Road Construction sector has witnessed credit ratings upgraded for most of the companies in last one year. The biggest contributor for rating up-gradation was reduction in interest cost resulting in some companies turning into profits or cutting their losses significantly and strong order book inflow shows revenue visibility for next 3 years.
Improvement in Financials
Above table, shows Road Construction companies revenue growth and fall in interest payments (relative comparison with revenue growth). One of the reasons why these companies are able to grow earnings at a higher pace is due to reduction in the interest cost. For any construction company interest payment is a big lever for earnings growth because of their dependency on borrowed funds. Companies like IRB Infra, which despite 3% decline in sales saw 29% growth in earnings led by approximately 27% reduction in its interest cost. In addition to the revenues generated from operations, Significant bonus amount paid by Government on early completion of projects contributed to improvement in profitability. This sector is also witnessing traction from Foreign Direct Investments and is expected to grow at a faster pace going ahead.

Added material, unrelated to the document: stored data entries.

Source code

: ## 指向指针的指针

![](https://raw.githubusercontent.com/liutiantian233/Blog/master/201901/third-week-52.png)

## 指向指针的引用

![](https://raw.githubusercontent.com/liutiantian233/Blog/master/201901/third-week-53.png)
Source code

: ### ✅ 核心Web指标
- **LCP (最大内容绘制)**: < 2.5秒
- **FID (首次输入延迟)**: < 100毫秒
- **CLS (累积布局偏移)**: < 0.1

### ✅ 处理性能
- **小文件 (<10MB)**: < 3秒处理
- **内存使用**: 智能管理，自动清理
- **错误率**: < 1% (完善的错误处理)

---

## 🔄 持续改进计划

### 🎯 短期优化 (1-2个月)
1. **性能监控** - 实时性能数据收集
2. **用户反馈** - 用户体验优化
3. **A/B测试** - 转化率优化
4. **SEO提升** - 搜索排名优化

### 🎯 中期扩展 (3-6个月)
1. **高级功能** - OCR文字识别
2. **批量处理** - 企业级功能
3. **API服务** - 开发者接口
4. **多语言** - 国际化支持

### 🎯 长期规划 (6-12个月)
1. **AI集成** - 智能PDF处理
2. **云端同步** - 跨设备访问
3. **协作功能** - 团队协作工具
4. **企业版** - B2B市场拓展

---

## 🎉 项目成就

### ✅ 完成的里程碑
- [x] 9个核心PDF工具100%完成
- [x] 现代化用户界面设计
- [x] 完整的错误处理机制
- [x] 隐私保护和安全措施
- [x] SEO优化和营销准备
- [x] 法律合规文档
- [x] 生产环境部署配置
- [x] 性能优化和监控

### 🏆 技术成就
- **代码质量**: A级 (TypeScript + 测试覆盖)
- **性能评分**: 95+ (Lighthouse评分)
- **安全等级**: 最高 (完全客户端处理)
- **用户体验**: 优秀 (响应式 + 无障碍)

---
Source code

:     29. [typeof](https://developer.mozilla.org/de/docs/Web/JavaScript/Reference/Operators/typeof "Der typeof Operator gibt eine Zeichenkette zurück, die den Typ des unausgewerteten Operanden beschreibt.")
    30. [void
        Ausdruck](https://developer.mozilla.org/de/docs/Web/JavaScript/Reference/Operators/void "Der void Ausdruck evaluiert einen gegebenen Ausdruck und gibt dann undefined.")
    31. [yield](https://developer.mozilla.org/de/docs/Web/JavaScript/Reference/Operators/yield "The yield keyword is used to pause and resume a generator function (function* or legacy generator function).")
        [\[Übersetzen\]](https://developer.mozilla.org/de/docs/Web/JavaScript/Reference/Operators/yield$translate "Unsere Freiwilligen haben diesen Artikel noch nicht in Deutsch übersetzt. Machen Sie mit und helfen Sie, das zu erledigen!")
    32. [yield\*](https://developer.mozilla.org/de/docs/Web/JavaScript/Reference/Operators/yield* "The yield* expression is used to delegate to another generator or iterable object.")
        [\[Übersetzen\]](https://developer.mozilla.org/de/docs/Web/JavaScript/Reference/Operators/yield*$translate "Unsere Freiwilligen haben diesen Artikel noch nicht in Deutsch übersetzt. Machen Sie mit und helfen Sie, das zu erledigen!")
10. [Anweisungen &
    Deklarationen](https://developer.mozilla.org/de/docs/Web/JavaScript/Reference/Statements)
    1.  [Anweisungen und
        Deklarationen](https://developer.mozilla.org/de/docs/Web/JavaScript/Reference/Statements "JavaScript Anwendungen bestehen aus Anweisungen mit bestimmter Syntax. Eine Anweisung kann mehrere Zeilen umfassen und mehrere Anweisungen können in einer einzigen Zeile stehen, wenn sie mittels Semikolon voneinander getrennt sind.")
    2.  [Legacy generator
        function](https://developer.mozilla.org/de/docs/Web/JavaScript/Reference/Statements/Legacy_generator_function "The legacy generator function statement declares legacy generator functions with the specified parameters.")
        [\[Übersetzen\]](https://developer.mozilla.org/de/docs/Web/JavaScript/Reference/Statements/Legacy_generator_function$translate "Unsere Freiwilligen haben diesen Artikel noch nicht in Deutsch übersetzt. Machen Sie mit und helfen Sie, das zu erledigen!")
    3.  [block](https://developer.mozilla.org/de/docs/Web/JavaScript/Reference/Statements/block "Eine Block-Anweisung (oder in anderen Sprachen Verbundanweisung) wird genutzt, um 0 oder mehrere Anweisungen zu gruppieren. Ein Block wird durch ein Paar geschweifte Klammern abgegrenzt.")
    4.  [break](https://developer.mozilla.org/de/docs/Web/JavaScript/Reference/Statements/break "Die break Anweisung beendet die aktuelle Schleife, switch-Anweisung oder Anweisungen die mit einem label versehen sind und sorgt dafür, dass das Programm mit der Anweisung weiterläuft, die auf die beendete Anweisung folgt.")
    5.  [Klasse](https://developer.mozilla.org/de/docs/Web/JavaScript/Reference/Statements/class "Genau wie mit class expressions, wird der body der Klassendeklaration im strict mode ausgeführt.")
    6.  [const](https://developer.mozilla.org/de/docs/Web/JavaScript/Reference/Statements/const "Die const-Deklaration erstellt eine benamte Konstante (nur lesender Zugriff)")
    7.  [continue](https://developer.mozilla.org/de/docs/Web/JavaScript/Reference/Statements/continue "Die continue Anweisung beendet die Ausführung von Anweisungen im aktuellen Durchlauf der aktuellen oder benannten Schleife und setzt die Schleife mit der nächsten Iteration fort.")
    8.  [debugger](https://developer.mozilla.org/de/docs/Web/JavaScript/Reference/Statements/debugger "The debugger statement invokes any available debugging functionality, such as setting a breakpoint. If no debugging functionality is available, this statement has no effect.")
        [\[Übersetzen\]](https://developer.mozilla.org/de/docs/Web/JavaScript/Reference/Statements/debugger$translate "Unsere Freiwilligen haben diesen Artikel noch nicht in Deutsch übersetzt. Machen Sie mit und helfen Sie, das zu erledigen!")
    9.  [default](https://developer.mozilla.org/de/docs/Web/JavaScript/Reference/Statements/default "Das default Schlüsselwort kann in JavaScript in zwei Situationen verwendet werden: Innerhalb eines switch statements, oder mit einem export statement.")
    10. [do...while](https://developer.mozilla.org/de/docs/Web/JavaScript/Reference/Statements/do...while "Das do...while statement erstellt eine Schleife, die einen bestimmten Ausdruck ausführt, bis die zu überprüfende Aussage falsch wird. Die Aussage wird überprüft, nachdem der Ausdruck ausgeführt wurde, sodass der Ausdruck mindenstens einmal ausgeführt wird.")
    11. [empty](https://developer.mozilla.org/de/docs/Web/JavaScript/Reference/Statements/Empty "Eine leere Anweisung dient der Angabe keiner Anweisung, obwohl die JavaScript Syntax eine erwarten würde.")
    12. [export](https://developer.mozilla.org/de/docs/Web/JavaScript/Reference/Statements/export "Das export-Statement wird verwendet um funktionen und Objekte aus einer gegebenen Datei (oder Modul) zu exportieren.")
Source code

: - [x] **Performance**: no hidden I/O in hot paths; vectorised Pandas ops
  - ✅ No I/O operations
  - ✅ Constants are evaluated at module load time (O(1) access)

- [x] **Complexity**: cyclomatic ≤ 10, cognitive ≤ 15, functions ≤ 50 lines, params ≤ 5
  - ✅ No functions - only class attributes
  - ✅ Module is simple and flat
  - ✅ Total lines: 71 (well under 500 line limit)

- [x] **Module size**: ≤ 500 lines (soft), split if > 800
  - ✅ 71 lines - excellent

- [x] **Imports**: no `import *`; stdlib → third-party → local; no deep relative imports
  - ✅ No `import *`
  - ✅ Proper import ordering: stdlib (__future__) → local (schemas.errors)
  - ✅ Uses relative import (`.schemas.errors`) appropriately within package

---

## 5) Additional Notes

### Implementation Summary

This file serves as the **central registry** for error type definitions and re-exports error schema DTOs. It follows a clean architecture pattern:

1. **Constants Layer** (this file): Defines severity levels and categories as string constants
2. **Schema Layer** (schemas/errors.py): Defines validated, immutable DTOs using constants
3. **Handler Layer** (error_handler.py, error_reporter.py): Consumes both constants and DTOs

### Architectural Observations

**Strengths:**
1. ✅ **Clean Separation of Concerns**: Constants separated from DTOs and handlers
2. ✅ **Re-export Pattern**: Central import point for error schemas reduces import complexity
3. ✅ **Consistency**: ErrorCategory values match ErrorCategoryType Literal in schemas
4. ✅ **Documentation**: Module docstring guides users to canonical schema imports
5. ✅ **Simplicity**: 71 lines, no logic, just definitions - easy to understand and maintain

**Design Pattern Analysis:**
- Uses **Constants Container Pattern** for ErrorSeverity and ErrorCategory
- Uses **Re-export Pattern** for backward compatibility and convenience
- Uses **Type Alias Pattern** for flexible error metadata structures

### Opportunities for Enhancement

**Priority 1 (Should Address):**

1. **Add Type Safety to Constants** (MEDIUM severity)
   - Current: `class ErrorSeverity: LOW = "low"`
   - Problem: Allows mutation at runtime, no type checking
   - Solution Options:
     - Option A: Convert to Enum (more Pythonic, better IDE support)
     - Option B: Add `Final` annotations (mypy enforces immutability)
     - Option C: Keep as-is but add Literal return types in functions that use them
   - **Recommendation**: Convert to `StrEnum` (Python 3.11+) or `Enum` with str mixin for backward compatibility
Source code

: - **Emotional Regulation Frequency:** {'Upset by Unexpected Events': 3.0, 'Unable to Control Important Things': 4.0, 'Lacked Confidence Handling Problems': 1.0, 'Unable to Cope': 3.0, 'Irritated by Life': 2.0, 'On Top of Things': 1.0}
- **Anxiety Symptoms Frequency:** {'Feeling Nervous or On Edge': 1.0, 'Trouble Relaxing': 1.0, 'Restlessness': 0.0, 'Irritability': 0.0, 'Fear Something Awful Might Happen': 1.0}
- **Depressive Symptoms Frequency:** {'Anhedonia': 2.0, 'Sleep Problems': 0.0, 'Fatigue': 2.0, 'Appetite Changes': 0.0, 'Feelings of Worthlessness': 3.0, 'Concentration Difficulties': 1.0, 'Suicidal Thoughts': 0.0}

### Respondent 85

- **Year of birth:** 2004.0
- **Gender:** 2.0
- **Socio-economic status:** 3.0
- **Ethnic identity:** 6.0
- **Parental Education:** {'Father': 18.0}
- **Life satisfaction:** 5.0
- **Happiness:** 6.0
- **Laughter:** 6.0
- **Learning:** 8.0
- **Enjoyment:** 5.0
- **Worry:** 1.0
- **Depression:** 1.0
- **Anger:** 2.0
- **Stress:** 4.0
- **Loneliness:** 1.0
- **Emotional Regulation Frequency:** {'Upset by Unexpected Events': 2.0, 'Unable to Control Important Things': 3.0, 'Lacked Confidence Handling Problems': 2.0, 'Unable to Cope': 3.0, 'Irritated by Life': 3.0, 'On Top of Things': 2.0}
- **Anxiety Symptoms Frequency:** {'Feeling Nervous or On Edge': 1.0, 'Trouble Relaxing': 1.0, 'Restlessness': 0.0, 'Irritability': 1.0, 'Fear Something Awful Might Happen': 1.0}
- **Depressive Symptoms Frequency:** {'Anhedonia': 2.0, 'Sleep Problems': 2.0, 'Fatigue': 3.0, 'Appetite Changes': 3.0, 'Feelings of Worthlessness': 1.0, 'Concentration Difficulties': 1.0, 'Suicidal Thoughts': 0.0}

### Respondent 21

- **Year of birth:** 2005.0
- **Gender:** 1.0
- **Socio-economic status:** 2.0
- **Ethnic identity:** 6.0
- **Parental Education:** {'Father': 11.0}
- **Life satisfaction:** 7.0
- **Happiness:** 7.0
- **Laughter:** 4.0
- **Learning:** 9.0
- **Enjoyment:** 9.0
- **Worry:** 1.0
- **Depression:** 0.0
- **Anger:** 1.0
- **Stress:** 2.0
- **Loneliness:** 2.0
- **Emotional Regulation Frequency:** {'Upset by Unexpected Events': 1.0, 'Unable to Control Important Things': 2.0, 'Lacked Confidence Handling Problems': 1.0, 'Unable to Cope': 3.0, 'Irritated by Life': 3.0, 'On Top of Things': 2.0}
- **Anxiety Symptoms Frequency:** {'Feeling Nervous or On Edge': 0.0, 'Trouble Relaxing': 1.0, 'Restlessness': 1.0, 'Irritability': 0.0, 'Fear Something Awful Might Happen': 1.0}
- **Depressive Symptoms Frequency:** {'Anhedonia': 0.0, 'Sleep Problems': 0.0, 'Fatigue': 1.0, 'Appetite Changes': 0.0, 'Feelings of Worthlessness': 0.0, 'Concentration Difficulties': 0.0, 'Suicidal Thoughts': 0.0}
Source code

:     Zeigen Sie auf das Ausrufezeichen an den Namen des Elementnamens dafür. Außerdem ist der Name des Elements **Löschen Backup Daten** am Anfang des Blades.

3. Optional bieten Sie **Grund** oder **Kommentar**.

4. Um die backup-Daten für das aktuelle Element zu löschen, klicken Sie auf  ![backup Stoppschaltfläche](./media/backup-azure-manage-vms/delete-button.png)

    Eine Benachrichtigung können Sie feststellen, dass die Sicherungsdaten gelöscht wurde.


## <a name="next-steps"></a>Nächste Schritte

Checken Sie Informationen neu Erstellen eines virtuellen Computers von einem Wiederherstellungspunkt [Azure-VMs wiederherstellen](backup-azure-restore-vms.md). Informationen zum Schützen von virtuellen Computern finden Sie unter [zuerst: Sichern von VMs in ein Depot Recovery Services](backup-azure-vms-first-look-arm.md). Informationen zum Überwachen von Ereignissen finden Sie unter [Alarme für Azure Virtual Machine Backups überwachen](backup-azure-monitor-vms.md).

Industry Tailwinds to Continue Contributing to Growth for Road Construction Companies
The BJP led NDA Government at the Centre continues to have a strong focus on the development of infrastructure especially in the road construction segment of the industry. With growth speeding up in awarding of contracts as well as its implementation and execution through the Public Private Partnership (PPP) via the newly introduced Hybrid Annuity Model, infrastructure companies especially in the road construction segment would continue to keep adding to their order books and would continue to deliver on their financial performance for the next few years.